Fakat bu iki kesimin birbirine zıtmış gibi gelişen tarafları da toplumsal “etki” olarak aynı
hoyrat ve eksik değerli tonlara ve duyarlıklara sahip görünüyor ne yazık ki?
Yani bir zamanların “anti”cileri kabule, “kabul”cüleri ise redciliğe vb. doğru evrilmiş.
Bunu önce de yazmıştım: bir bakıma Cumhur İtifakı “Cumhuriyet” ile, “Millet İtifakı” ise “Millet” ile sorunlu bir ilişki içinde açık bir deyişle.

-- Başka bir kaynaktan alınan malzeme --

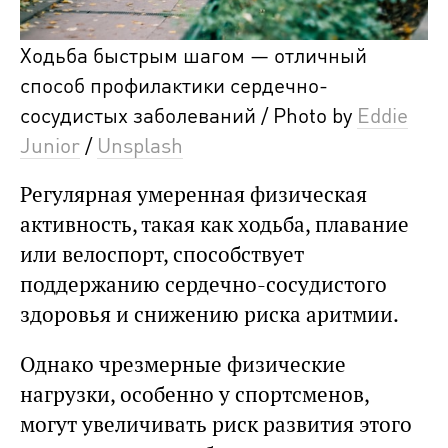
Ходьба быстрым шагом — отличный
способ профилактики сердечно-
сосудистых заболеваний / Photo by
Eddie
Junior
/
Unsplash
Регулярная умеренная физическая
активность, такая как ходьба, плавание
или велоспорт, способствует
поддержанию сердечно-сосудистого
здоровья и снижению риска аритмии.
Однако чрезмерные физические
нагрузки, особенно у спортсменов,
могут увеличивать риск развития этого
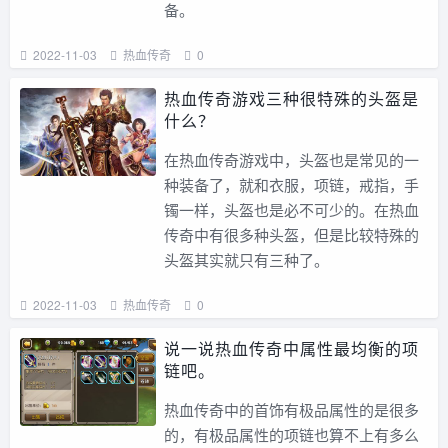
备。
2022-11-03
热血传奇
0
热血传奇游戏三种很特殊的头盔是
什么？
在热血传奇游戏中，头盔也是常见的一
种装备了，就和衣服，项链，戒指，手
镯一样，头盔也是必不可少的。在热血
传奇中有很多种头盔，但是比较特殊的
头盔其实就只有三种了。
2022-11-03
热血传奇
0
说一说热血传奇中属性最均衡的项
链吧。
热血传奇中的首饰有极品属性的是很多
的，有极品属性的项链也算不上有多么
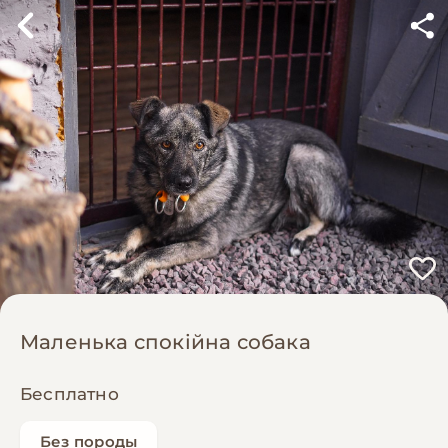
Маленька спокійна собака
Бесплатно
Без породы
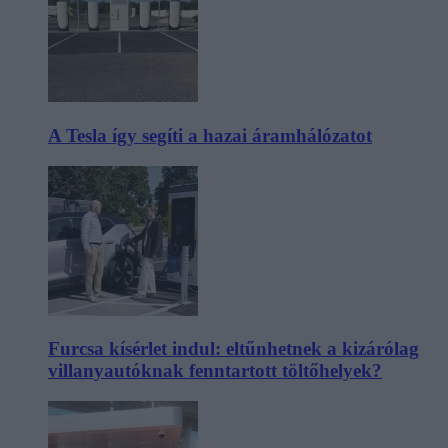
A Tesla így segíti a hazai áramhálózatot
Furcsa kísérlet indul: eltűnhetnek a kizárólag
villanyautóknak fenntartott töltőhelyek?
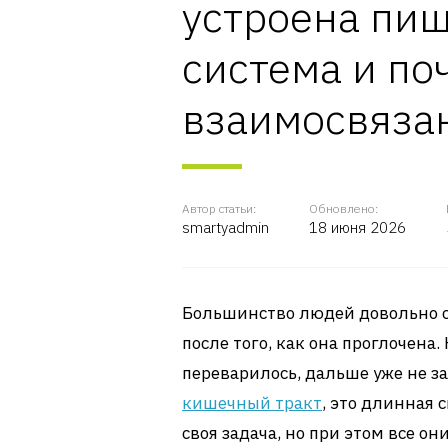
устроена пи
система и по
взаимосвяза
Автор статьи:
Обновлено:
smartyadmin
18 июня 2026
Большинство людей довольно с
после того, как она проглочена. 
переварилось, дальше уже не з
кишечный тракт
, это длинная 
своя задача, но при этом все он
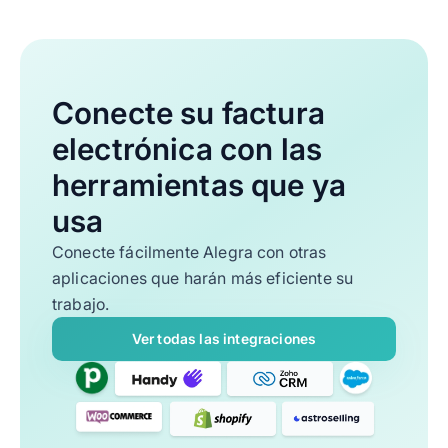
Conecte su factura
electrónica con las
herramientas que ya
usa
Conecte fácilmente Alegra con otras
aplicaciones que harán más eficiente su
trabajo.
Ver todas las integraciones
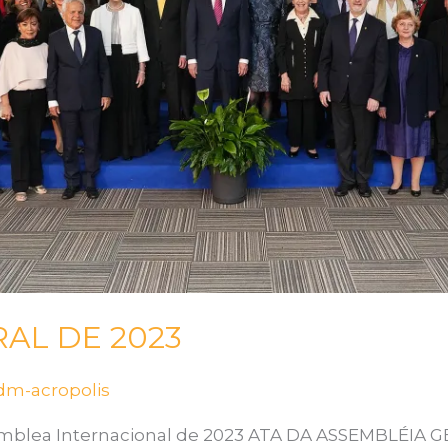
AL DE 2023
dm-acropolis
amblea Internacional de 2023 ATA DA ASSEMBLÉIA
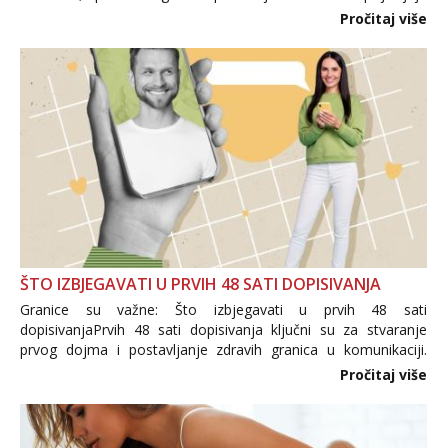
i brojni krivotvoreni proizvodi, nepouzdane internetske
Pročitaj više
trgovine te proizvodi nepoznatog podrijetla. ...
ŠTO IZBJEGAVATI U PRVIH 48 SATI DOPISIVANJA
Granice su važne: Što izbjegavati u prvih 48 sati
dopisivanjaPrvih 48 sati dopisivanja ključni su za stvaranje
prvog dojma i postavljanje zdravih granica u komunikaciji.
Važno je izbjeći prebrzo otkrivanje osobnih ili intimnih
Pročitaj više
informacija, jer nepoznata osoba još nije zaslužila to
povjerenje. Takođe...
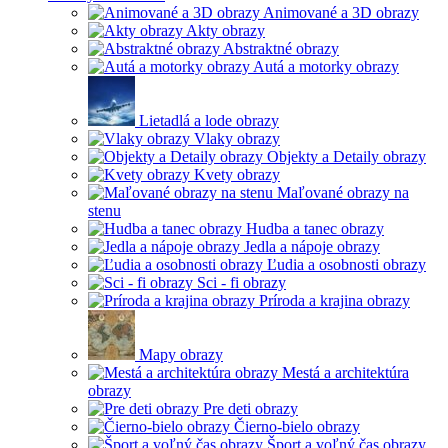
Animované a 3D obrazy
Akty obrazy
Abstraktné obrazy
Autá a motorky obrazy
Lietadlá a lode obrazy
Vlaky obrazy
Objekty a Detaily obrazy
Kvety obrazy
Maľované obrazy na
stenu
Hudba a tanec obrazy
Jedla a nápoje obrazy
Ľudia a osobnosti obrazy
Sci - fi obrazy
Príroda a krajina obrazy
Mapy obrazy
Mestá a architektúra
obrazy
Pre deti obrazy
Čierno-bielo obrazy
Šport a voľný čas obrazy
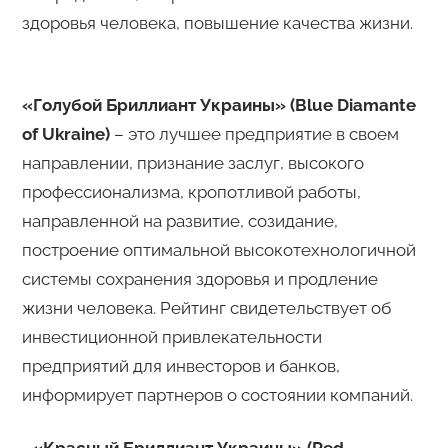
здоровья человека, повышение качества жизни.
«Голубой Бриллиант Украины» (Blue Diamante
of Ukraine)
– это лучшее предприятие в своем
направлении, признание заслуг, высокого
профессионализма, кропотливой работы,
направленной на развитие, созидание,
построение оптимальной высокотехнологичной
системы сохранения здоровья и продление
жизни человека. Рейтинг свидетельствует об
инвестиционной привлекательности
предприятий для инвесторов и банков,
информирует партнеров о состоянии компаний.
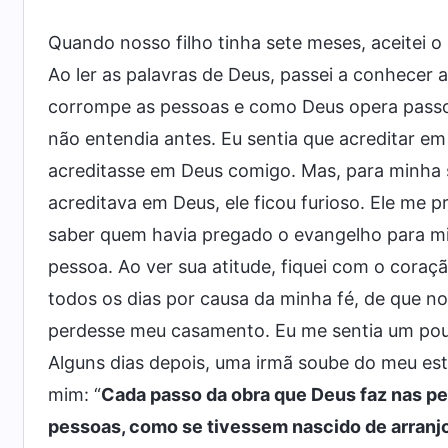
Quando nosso filho tinha sete meses, aceitei o
Ao ler as palavras de Deus, passei a conhece
corrompe as pessoas e como Deus opera passo 
não entendia antes. Eu sentia que acreditar e
acreditasse em Deus comigo. Mas, para minha 
acreditava em Deus, ele ficou furioso. Ele me p
saber quem havia pregado o evangelho para m
pessoa. Ao ver sua atitude, fiquei com o coraç
todos os dias por causa da minha fé, de que n
perdesse meu casamento. Eu me sentia um pouc
Alguns dias depois, uma irmã soube do meu es
mim: “
Cada passo da obra que Deus faz nas pe
pessoas, como se tivessem nascido de arranj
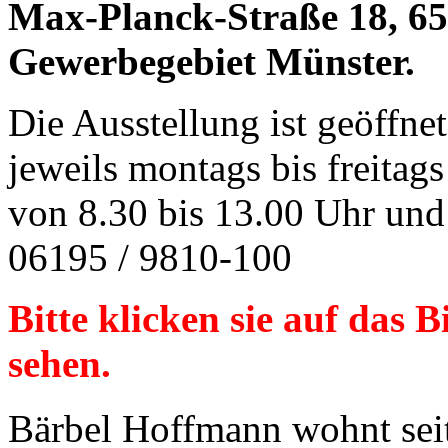
Max-Planck-Straße 18, 65
Gewerbegebiet Münster.
Die Ausstellung ist geöffne
jeweils montags bis freitags
von 8.30 bis 13.00 Uhr und
06195 / 9810-100
Bitte klicken sie auf das 
sehen.
Bärbel Hoffmann wohnt seit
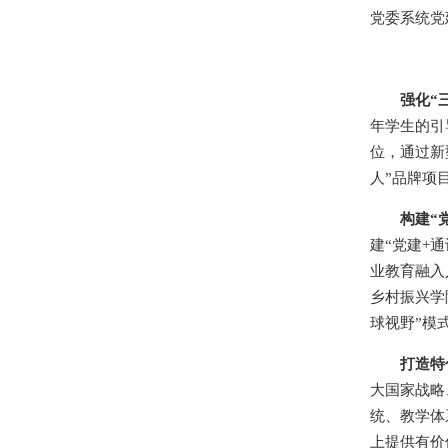
党委系统党
强化“
年学生的引
位，通过新
人”品牌项
构建“
建“党建+
业教育融入
乡村振兴学
球视野”模
打造特
大国家战略
统、教学体
上提供有价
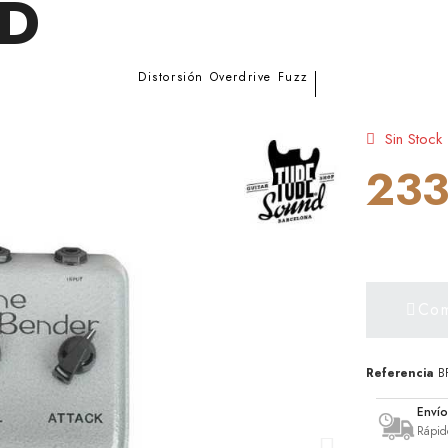
D
Distorsión Overdrive Fuzz
Sin Stock
233
Com
Referencia
B
Enví
Rápid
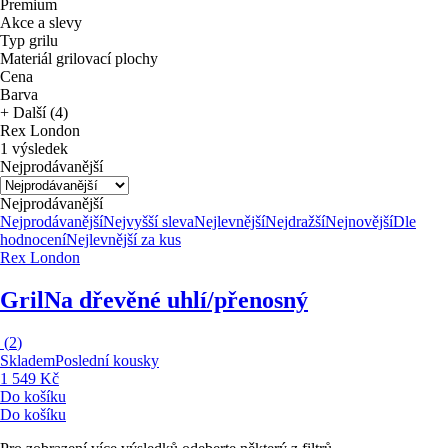
Premium
Akce a slevy
Typ grilu
Materiál grilovací plochy
Cena
Barva
+ Další (4)
Rex London
1 výsledek
Nejprodávanější
Nejprodávanější
Nejprodávanější
Nejvyšší sleva
Nejlevnější
Nejdražší
Nejnovější
Dle
hodnocení
Nejlevnější za kus
Rex London
Gril
Na dřevěné uhlí/přenosný
(
2
)
Skladem
Poslední kousky
1 549 Kč
Do košíku
Do košíku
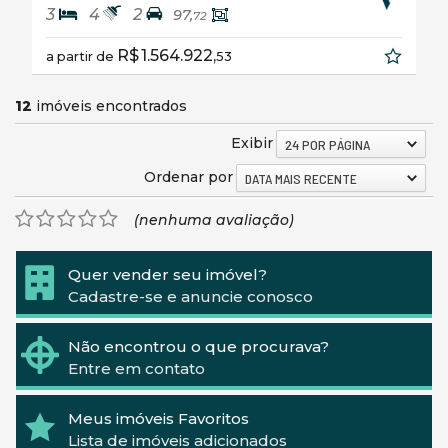
3
4
2
97,
72
R$ 1.564.922,
a partir de
53
12
imóveis encontrados
Exibir
24 POR PÁGINA
Ordenar por
DATA MAIS RECENTE
(nenhuma avaliação)
Quer vender seu imóvel?
Cadastre-se e anuncie conosco
Não encontrou o que procurava?
Entre em contato
Meus imóveis Favoritos
Lista de imóveis adicionados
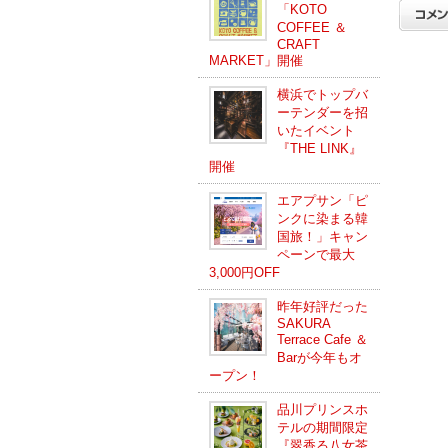
「KOTO
COFFEE ＆
CRAFT
MARKET」開催
横浜でトップバ
ーテンダーを招
いたイベント
『THE LINK』
開催
エアプサン「ピ
ンクに染まる韓
国旅！」キャン
ペーンで最大
3,000円OFF
昨年好評だった
SAKURA
Terrace Cafe ＆
Barが今年もオ
ープン！
品川プリンスホ
テルの期間限定
『翠香る八女茶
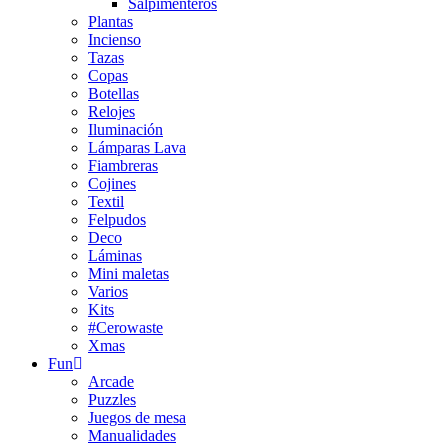
Salpimenteros
Plantas
Incienso
Tazas
Copas
Botellas
Relojes
Iluminación
Lámparas Lava
Fiambreras
Cojines
Textil
Felpudos
Deco
Láminas
Mini maletas
Varios
Kits
#Cerowaste
Xmas
Fun
Arcade
Puzzles
Juegos de mesa
Manualidades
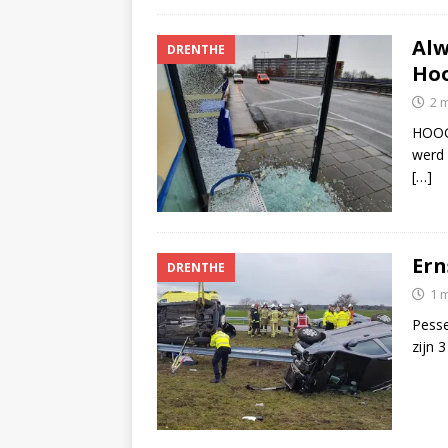
Alw
DRENTHE
Hoo
2 
HOOGE
werd 
[…]
Ern
DRENTHE
1 
Pesse
zijn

Hangi nedenlere dayanırsa dayansın bunun akıla dayalı bilimsel ve kabul edilebilir hiçbir nedeni yok!. Fakat Türkiye ve geleceğimiz için alabildiğine trajik ve tarihsel bir kırılganlık oluşturduğunu söylemeye bile gerek yok sanırım?
Kanımca bu süreç aslında daha 15 Temmuz darbe girişimi öncesinden başlamış gibi görünse de esas olarak geliyor olan yeni bir dönemin değerleri, yeni kodları, mecburiyetleri ve olanaklı kapasiteleri üzerinden hareketle günümüzün yeni değerlerine doğru sabır ve uyanıklık gerektiren yeni bir yola doğru yükselerek ilerliyor.
Her ne kadar henüz “demokrasi”, hukuk, ulusal, bağımsızlık, kendi öz olanakları, çağdaşlaşma vb. değerler bağlamında yeterince olgunlaşmamış olsa da temel değerler cumhuriyet, Atatürk, bağımsızlık, vatan toprağı bütünlüğü ulus birliği vb. değerler üzerinde olumlu ve hızlı bir gelişme söz konusu.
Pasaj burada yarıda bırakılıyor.